ファルコンが、最後にもう一度深く一礼をした。

その直後。

フッ……と蝋燭の火が揺らいだかと思うと、ファルコンの姿は、陽炎のように音もなく空間から消失していた。

「……すげえ。これが異世界のガチのスパイか」

カイトは、誰もいなくなった畳の部屋で、一人ごくりと唾を呑み込んだ。

(トウヤさん、か。迷宮の底でキャンプしてる日本人……。早く話してみたい! そして、迷宮の極上肉を使ったハンバーガーとか作ってみたい!!)

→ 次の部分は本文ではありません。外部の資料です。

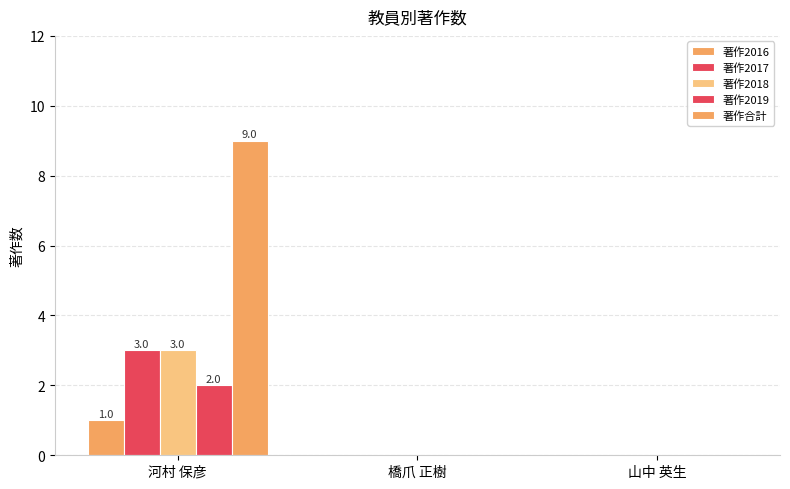

Which category has the lowest value in the 著作2019 series?

橋爪 正樹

退屈だったカイトの異世界引きこもりライフに、突如として舞い込んだ「極上飯」と「同郷の仲間」の知らせ。

一方、外を警戒し続けていたミズホのシノビたちは、天守閣の最深部でまさか【マヨネーズと極上肉のトレード交渉】が完了し、世界を揺るがす同盟の根回しが終わっていたことなど、露ほども気づいていないのであった。

明日の朝、堂々と正面からやってくる特使ファルコンの姿を見て、彼らがどれほど腰を抜かすことになるのか……それはまた、別のお話である。